El reciente arresto de un médico labortano, bajo la acusación de acelerar la muerte de cuatro pacientes en fase terminal, ha avivado el debate de la eutanasia. Un debate incómodo en una sociedad en la que, por muy laica que se autoproclame, el señor Ratzinger campa estos días a sus anchas a cuenta de los contribuyentes.
¿Por qué razón se debe alargar una vida llena de dolor y sufrimiento? No son muchas las respuestas que encuentra esta pregunta; más allá, claro está, de las que oferta nuestra infectada moral cristiana.
El carácter sagrado que se otorga a la vida y el miedo que suele acarrear lo desconocido hacen que algo tan natural como la muerte sea un tabú ante el que nadie es capaz de encararse.
Sólo las religiónes parecen tener una respuesta para la situación más límite de la condición humana. Pero esta respuesta pasa por satanizar la práctica de la eutanasia. Hecho que supone un consuelo para los creyentes, pero una imposición para quienes no los somos. ¿Por qué dejar en manos de alguien en el que ni si quiera creemos algo tan propio como la vida?
El desarrollo de la ciencia y la tecnología ha prolongado la esperanza de vida a los habitantes de esta parte del planeta. Pero ¿a qué precio? El alargamiento sin fin de la vida no va en sintonía con las condiciones de vida que ofrecemos a estas personas. En esta sociedad donde se ensalza la juventud eterna no hay lugar para los ancianos.

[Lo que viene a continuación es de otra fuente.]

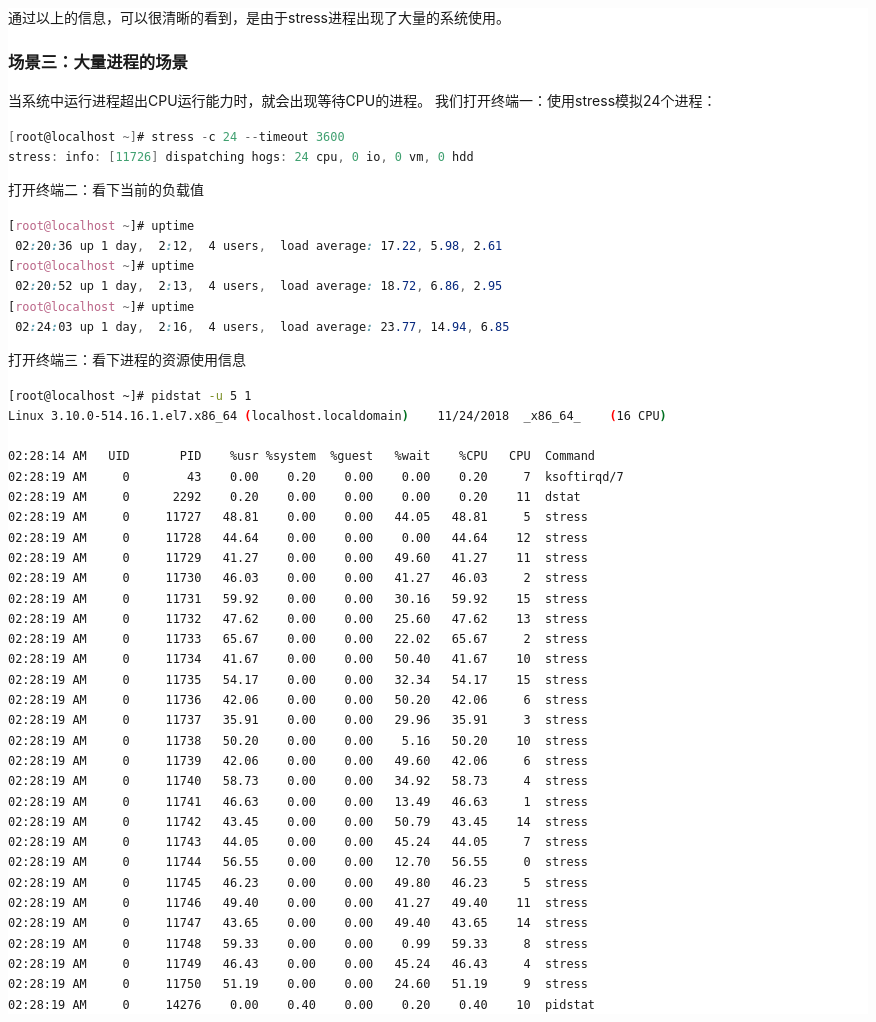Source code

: 通过以上的信息，可以很清晰的看到，是由于stress进程出现了大量的系统使用。

### 场景三：大量进程的场景

当系统中运行进程超出CPU运行能力时，就会出现等待CPU的进程。
 我们打开终端一：使用stress模拟24个进程：



```csharp
[root@localhost ~]# stress -c 24 --timeout 3600
stress: info: [11726] dispatching hogs: 24 cpu, 0 io, 0 vm, 0 hdd
```

打开终端二：看下当前的负载值



```css
[root@localhost ~]# uptime
 02:20:36 up 1 day,  2:12,  4 users,  load average: 17.22, 5.98, 2.61
[root@localhost ~]# uptime
 02:20:52 up 1 day,  2:13,  4 users,  load average: 18.72, 6.86, 2.95
[root@localhost ~]# uptime
 02:24:03 up 1 day,  2:16,  4 users,  load average: 23.77, 14.94, 6.85
```

打开终端三：看下进程的资源使用信息



```bash
[root@localhost ~]# pidstat -u 5 1
Linux 3.10.0-514.16.1.el7.x86_64 (localhost.localdomain)    11/24/2018  _x86_64_    (16 CPU)

02:28:14 AM   UID       PID    %usr %system  %guest   %wait    %CPU   CPU  Command
02:28:19 AM     0        43    0.00    0.20    0.00    0.00    0.20     7  ksoftirqd/7
02:28:19 AM     0      2292    0.20    0.00    0.00    0.00    0.20    11  dstat
02:28:19 AM     0     11727   48.81    0.00    0.00   44.05   48.81     5  stress
02:28:19 AM     0     11728   44.64    0.00    0.00    0.00   44.64    12  stress
02:28:19 AM     0     11729   41.27    0.00    0.00   49.60   41.27    11  stress
02:28:19 AM     0     11730   46.03    0.00    0.00   41.27   46.03     2  stress
02:28:19 AM     0     11731   59.92    0.00    0.00   30.16   59.92    15  stress
02:28:19 AM     0     11732   47.62    0.00    0.00   25.60   47.62    13  stress
02:28:19 AM     0     11733   65.67    0.00    0.00   22.02   65.67     2  stress
02:28:19 AM     0     11734   41.67    0.00    0.00   50.40   41.67    10  stress
02:28:19 AM     0     11735   54.17    0.00    0.00   32.34   54.17    15  stress
02:28:19 AM     0     11736   42.06    0.00    0.00   50.20   42.06     6  stress
02:28:19 AM     0     11737   35.91    0.00    0.00   29.96   35.91     3  stress
02:28:19 AM     0     11738   50.20    0.00    0.00    5.16   50.20    10  stress
02:28:19 AM     0     11739   42.06    0.00    0.00   49.60   42.06     6  stress
02:28:19 AM     0     11740   58.73    0.00    0.00   34.92   58.73     4  stress
02:28:19 AM     0     11741   46.63    0.00    0.00   13.49   46.63     1  stress
02:28:19 AM     0     11742   43.45    0.00    0.00   50.79   43.45    14  stress
02:28:19 AM     0     11743   44.05    0.00    0.00   45.24   44.05     7  stress
02:28:19 AM     0     11744   56.55    0.00    0.00   12.70   56.55     0  stress
02:28:19 AM     0     11745   46.23    0.00    0.00   49.80   46.23     5  stress
02:28:19 AM     0     11746   49.40    0.00    0.00   41.27   49.40    11  stress
02:28:19 AM     0     11747   43.65    0.00    0.00   49.40   43.65    14  stress
02:28:19 AM     0     11748   59.33    0.00    0.00    0.99   59.33     8  stress
02:28:19 AM     0     11749   46.43    0.00    0.00   45.24   46.43     4  stress
02:28:19 AM     0     11750   51.19    0.00    0.00   24.60   51.19     9  stress
02:28:19 AM     0     14276    0.00    0.40    0.00    0.20    0.40    10  pidstat
```
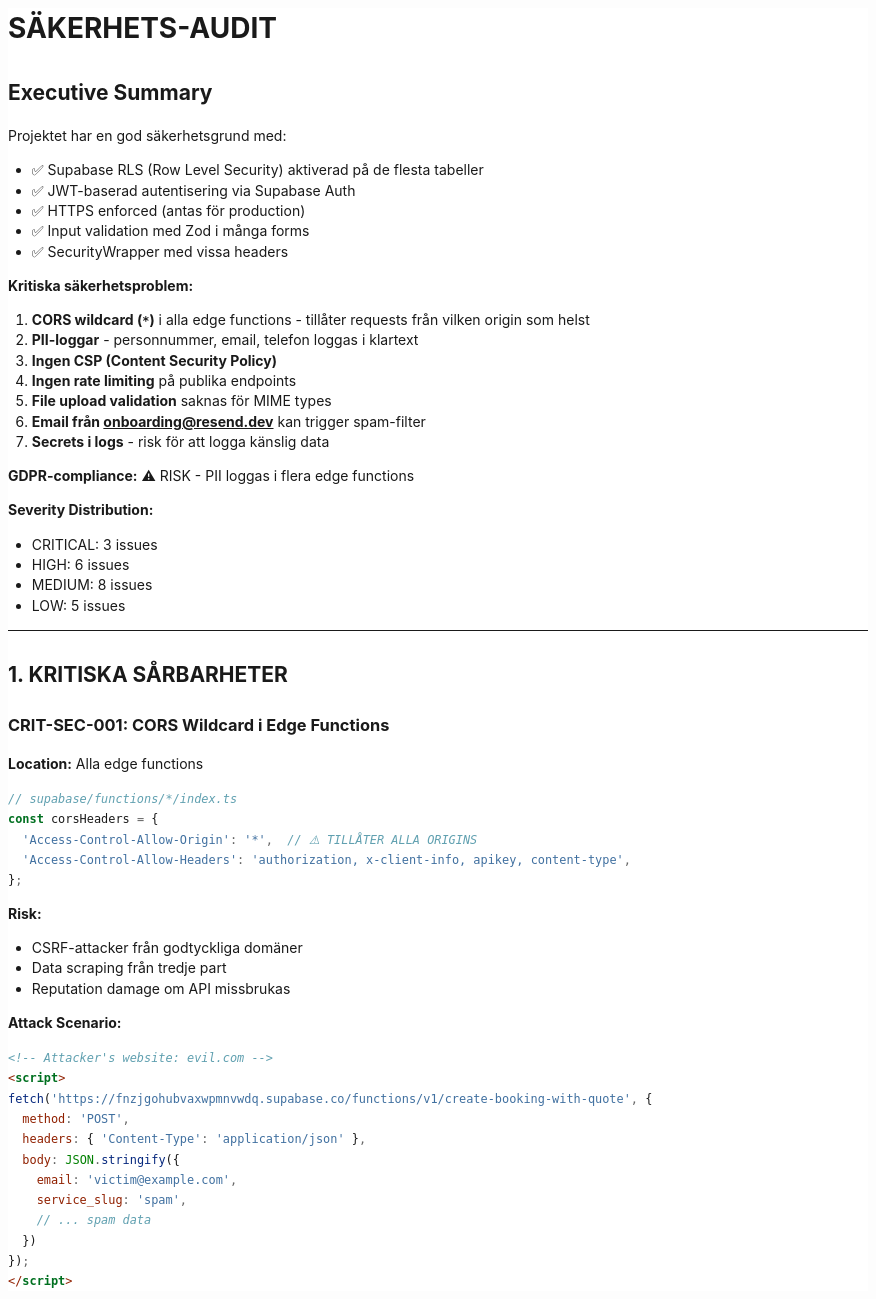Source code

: # SÄKERHETS-AUDIT

## Executive Summary

Projektet har en god säkerhetsgrund med:
- ✅ Supabase RLS (Row Level Security) aktiverad på de flesta tabeller
- ✅ JWT-baserad autentisering via Supabase Auth
- ✅ HTTPS enforced (antas för production)
- ✅ Input validation med Zod i många forms
- ✅ SecurityWrapper med vissa headers

**Kritiska säkerhetsproblem:**
1. **CORS wildcard (`*`)** i alla edge functions - tillåter requests från vilken origin som helst
2. **PII-loggar** - personnummer, email, telefon loggas i klartext
3. **Ingen CSP (Content Security Policy)**
4. **Ingen rate limiting** på publika endpoints
5. **File upload validation** saknas för MIME types
6. **Email från onboarding@resend.dev** kan trigger spam-filter
7. **Secrets i logs** - risk för att logga känslig data

**GDPR-compliance:** ⚠️ RISK - PII loggas i flera edge functions

**Severity Distribution:**
- CRITICAL: 3 issues
- HIGH: 6 issues
- MEDIUM: 8 issues
- LOW: 5 issues

---

## 1. KRITISKA SÅRBARHETER

### CRIT-SEC-001: CORS Wildcard i Edge Functions

**Location:** Alla edge functions
```typescript
// supabase/functions/*/index.ts
const corsHeaders = {
  'Access-Control-Allow-Origin': '*',  // ⚠️ TILLÅTER ALLA ORIGINS
  'Access-Control-Allow-Headers': 'authorization, x-client-info, apikey, content-type',
};
```

**Risk:**
- CSRF-attacker från godtyckliga domäner
- Data scraping från tredje part
- Reputation damage om API missbrukas

**Attack Scenario:**
```html
<!-- Attacker's website: evil.com -->
<script>
fetch('https://fnzjgohubvaxwpmnvwdq.supabase.co/functions/v1/create-booking-with-quote', {
  method: 'POST',
  headers: { 'Content-Type': 'application/json' },
  body: JSON.stringify({
    email: 'victim@example.com',
    service_slug: 'spam',
    // ... spam data
  })
});
</script>
```
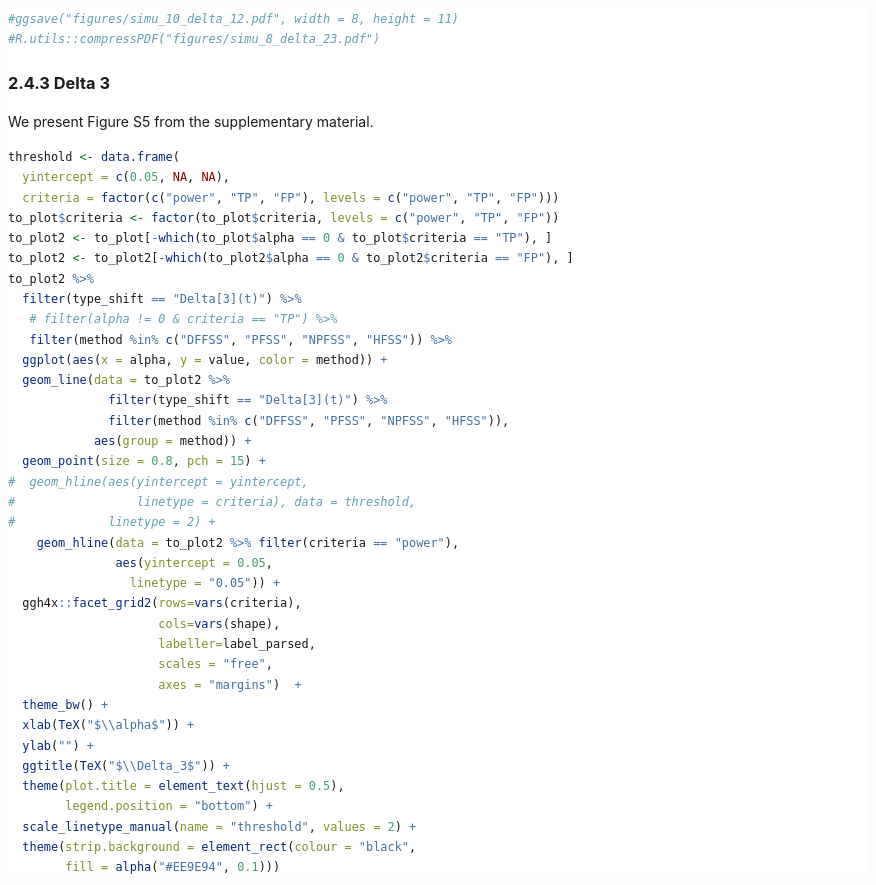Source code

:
 ``` r
#ggsave("figures/simu_10_delta_12.pdf", width = 8, height = 11)
#R.utils::compressPDF("figures/simu_8_delta_23.pdf")
```

### 2.4.3 Delta 3

We present Figure S5 from the supplementary material.

``` r
threshold <- data.frame(
  yintercept = c(0.05, NA, NA), 
  criteria = factor(c("power", "TP", "FP"), levels = c("power", "TP", "FP")))
to_plot$criteria <- factor(to_plot$criteria, levels = c("power", "TP", "FP"))
to_plot2 <- to_plot[-which(to_plot$alpha == 0 & to_plot$criteria == "TP"), ]
to_plot2 <- to_plot2[-which(to_plot2$alpha == 0 & to_plot2$criteria == "FP"), ]
to_plot2 %>%
  filter(type_shift == "Delta[3](t)") %>%
   # filter(alpha != 0 & criteria == "TP") %>%
   filter(method %in% c("DFFSS", "PFSS", "NPFSS", "HFSS")) %>%
  ggplot(aes(x = alpha, y = value, color = method)) +
  geom_line(data = to_plot2 %>% 
              filter(type_shift == "Delta[3](t)") %>%
              filter(method %in% c("DFFSS", "PFSS", "NPFSS", "HFSS")), 
            aes(group = method)) +
  geom_point(size = 0.8, pch = 15) +
#  geom_hline(aes(yintercept = yintercept, 
#                 linetype = criteria), data = threshold,
#             linetype = 2) +
    geom_hline(data = to_plot2 %>% filter(criteria == "power"), 
               aes(yintercept = 0.05, 
                 linetype = "0.05")) +
  ggh4x::facet_grid2(rows=vars(criteria),
                     cols=vars(shape),
                     labeller=label_parsed,
                     scales = "free", 
                     axes = "margins")  +
  theme_bw() +
  xlab(TeX("$\\alpha$")) +
  ylab("") +
  ggtitle(TeX("$\\Delta_3$")) +
  theme(plot.title = element_text(hjust = 0.5),
        legend.position = "bottom") +
  scale_linetype_manual(name = "threshold", values = 2) +
  theme(strip.background = element_rect(colour = "black", 
        fill = alpha("#EE9E94", 0.1)))
```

He sido testigo directo del deterioro de la vida de mi amoñi. Permaneció cinco largos años abatida en la cama. No nos veía. Ni nos hablaba casi. Tampoco nos conocía. Sólo sentía cómo la vida se le escapaba de las manos. Una vida que también era arrebatada a sus constantes cuidadoras, sus hijas.
No podemos quedar impasibles ante un ser querido postrado en su cama y sediento de paz, tranquilidad y, sobre todo, de dignidad. Es inhumano. Es imprescindible abordar la regulación jurídica de la eutanasia y la consiguiente legalización de esta forma tan digna de morir.